Massachusetts looks likely to raise the age of criminal jurisdiction to 18 next year, and may make more changes as nearly simultaneous new rules from the federal government, a U.S. Supreme Court decision and a report from the state’s Child Advocate nudge Boston lawmakers toward more reforms.
“I think there’s a lot of support” to raise the age, said state Rep. Kay Khan (D-Newton), chair of the Joint Committee on Children, Families and Persons with Disabilities, as well as House sponsor of an age-raising bill that passed House and Senate committees this year.
Right now, Massachusetts reserves juvenile proceedings for those under 17. Khan’s House Bill 450 simply replaced the word “seventeen” with “eighteen.”
“I’ll be working on that pretty steadily and heavily. It just doesn’t make any sense not to do that,” said Khan.
That work comes as the U.S. Supreme Court and judges in state courts are more often echoing advocates for more flexibility in youth sentencing, on an argument that youths are still developing mentally and more capable of reformation than adults.
Lael Chester, executive director of Citizens for Juvenile Justice, a Boston nonprofit, supports raising the age, pointing out to start with that it is inconsistent. “Seventeen-year-old kids are considered adults for criminal purposes and basically nothing else. They can’t sign a contract, can’t vote, can’t serve on a jury,” she said.
“You throw PREA in the mix and it’s going to be interesting,” she commented, referring to the new federal Prison Rape Elimination Act regulations. Those regulations require under-18s to be detained separately from adults without resorting to separate isolation in grown-up lockups.
“One of the easiest ways for us to fix it is just to include 17-year-olds in our juvenile justice system,” argued Chester.
Raising the age is one of the recommendations that came out of Massachusetts state Child Advocate Gail Garinger’s annual report, published earlier this month.
Garinger also recommended a statute to limit the indefinite detention of youths found incompetent to stand trial, writing that it “is needed to satisfy constitutional due process requirements.”

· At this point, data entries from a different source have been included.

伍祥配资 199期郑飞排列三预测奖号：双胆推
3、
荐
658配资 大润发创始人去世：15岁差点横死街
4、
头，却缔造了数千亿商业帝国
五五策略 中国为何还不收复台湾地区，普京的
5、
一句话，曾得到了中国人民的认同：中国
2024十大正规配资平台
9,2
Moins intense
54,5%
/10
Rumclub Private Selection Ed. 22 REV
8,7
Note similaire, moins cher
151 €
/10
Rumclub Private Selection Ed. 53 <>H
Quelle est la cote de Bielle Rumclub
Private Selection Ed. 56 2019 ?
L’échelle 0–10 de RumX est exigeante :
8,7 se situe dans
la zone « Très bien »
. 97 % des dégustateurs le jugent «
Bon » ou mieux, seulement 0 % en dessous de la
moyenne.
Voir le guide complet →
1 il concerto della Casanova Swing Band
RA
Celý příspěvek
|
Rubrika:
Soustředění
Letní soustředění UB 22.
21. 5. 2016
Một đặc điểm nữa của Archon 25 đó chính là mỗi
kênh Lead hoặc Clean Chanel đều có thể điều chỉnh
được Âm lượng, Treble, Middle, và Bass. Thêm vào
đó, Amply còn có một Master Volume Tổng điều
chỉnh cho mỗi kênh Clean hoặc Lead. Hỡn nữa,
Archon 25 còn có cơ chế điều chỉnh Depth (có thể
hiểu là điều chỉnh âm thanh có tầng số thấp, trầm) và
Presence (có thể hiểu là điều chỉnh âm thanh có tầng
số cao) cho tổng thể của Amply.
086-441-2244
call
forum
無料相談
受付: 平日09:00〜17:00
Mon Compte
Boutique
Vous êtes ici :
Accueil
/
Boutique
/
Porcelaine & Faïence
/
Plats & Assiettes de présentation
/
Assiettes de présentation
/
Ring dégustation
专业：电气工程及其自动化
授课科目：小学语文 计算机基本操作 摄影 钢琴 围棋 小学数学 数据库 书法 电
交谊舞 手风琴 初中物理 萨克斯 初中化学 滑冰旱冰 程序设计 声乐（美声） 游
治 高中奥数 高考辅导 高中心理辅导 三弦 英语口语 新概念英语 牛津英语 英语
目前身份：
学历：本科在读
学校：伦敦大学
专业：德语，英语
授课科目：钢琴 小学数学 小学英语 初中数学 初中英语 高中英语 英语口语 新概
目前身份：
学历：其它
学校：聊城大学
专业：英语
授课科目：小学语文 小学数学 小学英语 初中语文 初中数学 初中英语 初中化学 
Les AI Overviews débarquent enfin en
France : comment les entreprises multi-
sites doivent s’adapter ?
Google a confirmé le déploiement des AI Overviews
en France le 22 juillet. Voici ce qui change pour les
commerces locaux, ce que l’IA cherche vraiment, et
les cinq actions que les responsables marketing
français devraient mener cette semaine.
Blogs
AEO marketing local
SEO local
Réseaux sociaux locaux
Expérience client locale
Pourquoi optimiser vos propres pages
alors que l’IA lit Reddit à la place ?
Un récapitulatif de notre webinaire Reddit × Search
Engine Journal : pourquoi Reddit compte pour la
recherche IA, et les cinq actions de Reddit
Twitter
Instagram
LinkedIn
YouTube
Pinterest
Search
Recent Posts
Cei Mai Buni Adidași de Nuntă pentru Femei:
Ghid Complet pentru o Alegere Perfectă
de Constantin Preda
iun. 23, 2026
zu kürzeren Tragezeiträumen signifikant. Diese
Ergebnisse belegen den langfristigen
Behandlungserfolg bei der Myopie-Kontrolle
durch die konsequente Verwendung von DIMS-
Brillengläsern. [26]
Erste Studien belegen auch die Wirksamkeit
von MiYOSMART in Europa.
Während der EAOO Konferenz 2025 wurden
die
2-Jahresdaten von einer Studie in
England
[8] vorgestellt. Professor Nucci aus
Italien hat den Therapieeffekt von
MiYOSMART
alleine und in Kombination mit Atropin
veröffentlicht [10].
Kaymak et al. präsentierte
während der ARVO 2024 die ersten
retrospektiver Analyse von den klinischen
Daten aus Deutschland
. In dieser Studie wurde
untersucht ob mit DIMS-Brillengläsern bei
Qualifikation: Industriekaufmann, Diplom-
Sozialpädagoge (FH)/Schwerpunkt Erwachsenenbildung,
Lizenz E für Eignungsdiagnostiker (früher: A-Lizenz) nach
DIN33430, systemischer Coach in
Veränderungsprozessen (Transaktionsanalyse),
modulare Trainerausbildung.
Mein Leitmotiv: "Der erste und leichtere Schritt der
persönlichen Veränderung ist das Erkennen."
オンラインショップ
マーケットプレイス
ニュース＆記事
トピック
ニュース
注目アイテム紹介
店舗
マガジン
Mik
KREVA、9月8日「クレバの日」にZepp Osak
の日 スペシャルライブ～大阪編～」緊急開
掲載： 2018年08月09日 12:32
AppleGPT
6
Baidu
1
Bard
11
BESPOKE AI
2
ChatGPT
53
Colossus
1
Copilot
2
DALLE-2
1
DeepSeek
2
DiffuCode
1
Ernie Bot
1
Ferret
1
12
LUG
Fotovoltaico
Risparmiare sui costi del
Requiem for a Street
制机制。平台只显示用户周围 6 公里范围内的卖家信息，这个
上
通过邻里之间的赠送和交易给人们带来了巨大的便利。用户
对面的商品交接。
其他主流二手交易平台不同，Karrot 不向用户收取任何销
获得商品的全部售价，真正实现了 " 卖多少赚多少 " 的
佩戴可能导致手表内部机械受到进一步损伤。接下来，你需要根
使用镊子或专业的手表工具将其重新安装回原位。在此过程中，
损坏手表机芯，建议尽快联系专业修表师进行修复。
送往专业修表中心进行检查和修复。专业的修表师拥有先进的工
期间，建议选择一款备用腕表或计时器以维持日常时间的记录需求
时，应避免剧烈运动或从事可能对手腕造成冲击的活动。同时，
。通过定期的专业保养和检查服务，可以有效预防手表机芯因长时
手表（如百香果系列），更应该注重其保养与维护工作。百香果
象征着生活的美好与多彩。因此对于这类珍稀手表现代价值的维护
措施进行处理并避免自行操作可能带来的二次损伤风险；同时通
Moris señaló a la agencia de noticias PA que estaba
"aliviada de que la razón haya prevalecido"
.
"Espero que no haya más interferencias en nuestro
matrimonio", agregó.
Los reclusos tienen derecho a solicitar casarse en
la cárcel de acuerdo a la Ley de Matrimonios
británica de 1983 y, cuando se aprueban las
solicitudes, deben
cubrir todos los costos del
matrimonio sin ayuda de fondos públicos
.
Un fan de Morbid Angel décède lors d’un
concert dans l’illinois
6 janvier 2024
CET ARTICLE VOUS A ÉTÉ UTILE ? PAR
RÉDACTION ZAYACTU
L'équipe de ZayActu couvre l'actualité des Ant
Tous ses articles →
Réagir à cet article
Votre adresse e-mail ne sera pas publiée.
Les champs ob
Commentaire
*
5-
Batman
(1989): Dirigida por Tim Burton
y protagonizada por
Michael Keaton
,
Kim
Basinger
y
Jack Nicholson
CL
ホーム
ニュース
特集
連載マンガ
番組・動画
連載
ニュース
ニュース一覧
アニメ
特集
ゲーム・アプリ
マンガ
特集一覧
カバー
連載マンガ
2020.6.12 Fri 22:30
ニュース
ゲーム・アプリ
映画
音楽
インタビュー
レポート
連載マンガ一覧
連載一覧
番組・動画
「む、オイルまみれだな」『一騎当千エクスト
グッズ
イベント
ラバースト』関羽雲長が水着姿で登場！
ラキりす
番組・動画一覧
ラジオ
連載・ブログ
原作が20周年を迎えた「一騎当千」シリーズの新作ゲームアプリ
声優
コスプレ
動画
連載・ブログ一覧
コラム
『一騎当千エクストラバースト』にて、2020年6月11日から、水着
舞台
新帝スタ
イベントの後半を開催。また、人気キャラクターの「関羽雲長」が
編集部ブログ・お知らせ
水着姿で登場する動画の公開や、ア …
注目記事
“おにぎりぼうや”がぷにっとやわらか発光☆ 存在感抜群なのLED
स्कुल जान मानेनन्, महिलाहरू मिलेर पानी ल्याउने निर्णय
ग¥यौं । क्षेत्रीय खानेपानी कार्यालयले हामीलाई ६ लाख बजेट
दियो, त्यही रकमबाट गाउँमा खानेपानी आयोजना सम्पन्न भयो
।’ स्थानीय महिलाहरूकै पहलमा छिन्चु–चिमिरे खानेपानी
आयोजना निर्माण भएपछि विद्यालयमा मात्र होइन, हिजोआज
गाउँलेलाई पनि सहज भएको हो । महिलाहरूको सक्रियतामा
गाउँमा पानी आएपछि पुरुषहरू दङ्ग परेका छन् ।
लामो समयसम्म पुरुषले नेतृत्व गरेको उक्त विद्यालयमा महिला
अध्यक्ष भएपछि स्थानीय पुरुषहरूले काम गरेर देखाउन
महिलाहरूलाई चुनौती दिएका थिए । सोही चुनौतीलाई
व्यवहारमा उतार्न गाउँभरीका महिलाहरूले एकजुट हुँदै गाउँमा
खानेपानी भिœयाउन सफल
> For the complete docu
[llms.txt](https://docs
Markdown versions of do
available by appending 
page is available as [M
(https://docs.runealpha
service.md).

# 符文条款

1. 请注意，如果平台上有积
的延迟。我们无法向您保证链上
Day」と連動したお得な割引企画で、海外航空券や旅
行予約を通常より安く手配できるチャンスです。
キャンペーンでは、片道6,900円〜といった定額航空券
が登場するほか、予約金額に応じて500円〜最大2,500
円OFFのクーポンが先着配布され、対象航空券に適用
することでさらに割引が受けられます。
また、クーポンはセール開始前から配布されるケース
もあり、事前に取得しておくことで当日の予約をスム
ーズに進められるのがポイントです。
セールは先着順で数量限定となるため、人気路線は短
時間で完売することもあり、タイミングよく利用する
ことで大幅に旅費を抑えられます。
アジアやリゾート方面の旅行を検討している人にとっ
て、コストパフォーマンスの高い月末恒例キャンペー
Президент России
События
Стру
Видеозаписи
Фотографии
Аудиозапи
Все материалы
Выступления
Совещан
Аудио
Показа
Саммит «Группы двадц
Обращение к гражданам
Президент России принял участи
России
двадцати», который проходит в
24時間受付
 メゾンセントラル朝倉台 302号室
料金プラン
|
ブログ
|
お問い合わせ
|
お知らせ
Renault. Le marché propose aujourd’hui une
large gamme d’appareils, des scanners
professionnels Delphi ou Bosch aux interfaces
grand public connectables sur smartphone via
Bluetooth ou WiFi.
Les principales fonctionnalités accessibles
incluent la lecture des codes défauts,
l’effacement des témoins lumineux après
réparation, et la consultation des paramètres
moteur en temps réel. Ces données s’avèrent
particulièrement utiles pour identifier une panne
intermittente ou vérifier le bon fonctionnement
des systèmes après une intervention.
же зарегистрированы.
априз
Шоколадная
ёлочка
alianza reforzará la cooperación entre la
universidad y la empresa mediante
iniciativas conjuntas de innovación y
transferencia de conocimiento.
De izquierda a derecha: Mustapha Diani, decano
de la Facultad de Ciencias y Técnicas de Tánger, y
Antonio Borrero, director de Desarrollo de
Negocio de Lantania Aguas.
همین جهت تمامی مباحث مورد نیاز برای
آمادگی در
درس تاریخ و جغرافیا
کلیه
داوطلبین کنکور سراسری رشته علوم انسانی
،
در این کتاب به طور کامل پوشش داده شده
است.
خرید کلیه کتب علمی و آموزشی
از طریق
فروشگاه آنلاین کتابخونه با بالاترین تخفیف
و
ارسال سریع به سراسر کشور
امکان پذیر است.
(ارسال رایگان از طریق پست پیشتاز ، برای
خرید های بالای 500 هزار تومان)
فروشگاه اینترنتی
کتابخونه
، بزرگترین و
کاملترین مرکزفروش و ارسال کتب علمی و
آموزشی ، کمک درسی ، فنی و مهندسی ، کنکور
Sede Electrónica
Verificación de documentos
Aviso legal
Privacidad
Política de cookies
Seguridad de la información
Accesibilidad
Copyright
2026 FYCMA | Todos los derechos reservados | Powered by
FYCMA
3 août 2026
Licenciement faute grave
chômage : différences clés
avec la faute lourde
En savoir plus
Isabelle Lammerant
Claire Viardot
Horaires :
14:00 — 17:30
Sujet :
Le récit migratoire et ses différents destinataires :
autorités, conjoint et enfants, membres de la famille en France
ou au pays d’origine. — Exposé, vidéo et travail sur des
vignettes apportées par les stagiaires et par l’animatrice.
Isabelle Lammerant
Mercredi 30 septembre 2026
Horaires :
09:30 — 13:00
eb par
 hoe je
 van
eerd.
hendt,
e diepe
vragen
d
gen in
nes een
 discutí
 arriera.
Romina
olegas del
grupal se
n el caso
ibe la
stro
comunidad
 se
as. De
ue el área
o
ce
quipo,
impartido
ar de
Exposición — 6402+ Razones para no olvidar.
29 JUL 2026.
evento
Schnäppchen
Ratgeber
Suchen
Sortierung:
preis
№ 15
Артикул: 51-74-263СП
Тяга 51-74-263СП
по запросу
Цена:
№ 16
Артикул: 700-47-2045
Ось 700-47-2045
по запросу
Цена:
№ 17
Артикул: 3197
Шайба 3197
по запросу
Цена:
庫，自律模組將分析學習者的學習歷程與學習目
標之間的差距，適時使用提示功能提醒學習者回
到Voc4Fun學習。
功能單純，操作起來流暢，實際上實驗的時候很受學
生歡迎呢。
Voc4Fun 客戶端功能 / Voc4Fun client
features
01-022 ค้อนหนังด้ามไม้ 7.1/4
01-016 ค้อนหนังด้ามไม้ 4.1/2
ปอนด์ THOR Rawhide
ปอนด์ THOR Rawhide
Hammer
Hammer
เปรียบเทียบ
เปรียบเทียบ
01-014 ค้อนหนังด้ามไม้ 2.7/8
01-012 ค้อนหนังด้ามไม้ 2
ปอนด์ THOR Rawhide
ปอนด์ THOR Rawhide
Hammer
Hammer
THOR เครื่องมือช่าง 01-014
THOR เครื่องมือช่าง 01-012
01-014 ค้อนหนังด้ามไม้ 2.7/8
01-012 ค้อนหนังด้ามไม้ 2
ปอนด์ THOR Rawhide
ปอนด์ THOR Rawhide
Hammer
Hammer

Additionally, the report recommends different oversight of whether and when a child in state custody should take psychotropic medications, such as antidepressants. Right now, judges decide on a child’s treatment plan. Writes Garinger, “this practice has been in place for almost 25 years and has not been evaluated to determine its efficacy.”
Khan said next year, she thinks she will resubmit her House Bill 1421, part of which directs the Department of Youth Services and the Department of Public Health to better identify and meet mental health needs of youth in custody.
“I feel it’s very important, I don’t think we’re really addressing mental health issues of juveniles who come into the system, who come into the courts. I think there’s more that we could be doing,” Khan explained.
Grainger made one more key juvenile justice point: Massachusetts must also change a law that mandates life without the chance of parole for people as young as 14 who commit murder I. Earlier this year, the U.S. Supreme Court declared such mandatory, one-size-fits-all sentences unconstitutional. About half of the states, such as Massachusetts, need to set some other minimum sentence.
“I think there needs to be (sentencing) discretion at both ends,” said Chester, both at a youth’s first sentencing hearing, and at a review after serving some time.
She’s not the only one uncomfortable with juvenile life without parole. At the high-profile 2010 murder trial of John Odgren, a young man who had mental health issues and was 16 at the time he murdered James Alenson, Middlesex Superior Court Judge S. Jane Haggerty handed down the only sentence she could: life without a chance of parole.
But the judge also said, “I have some concern with the statute that mandates that the defendant and other juveniles 14 or older be sentenced as adults for first-degree murder.”
She said Odgren’s guilty verdict was just, but the sentence had tragedy in it.
There are about 60 Massachusetts individuals serving time like Odgren, for murders committed when they weren’t yet 18 years old.
The Massachusetts state legislature begins its next formal session in January.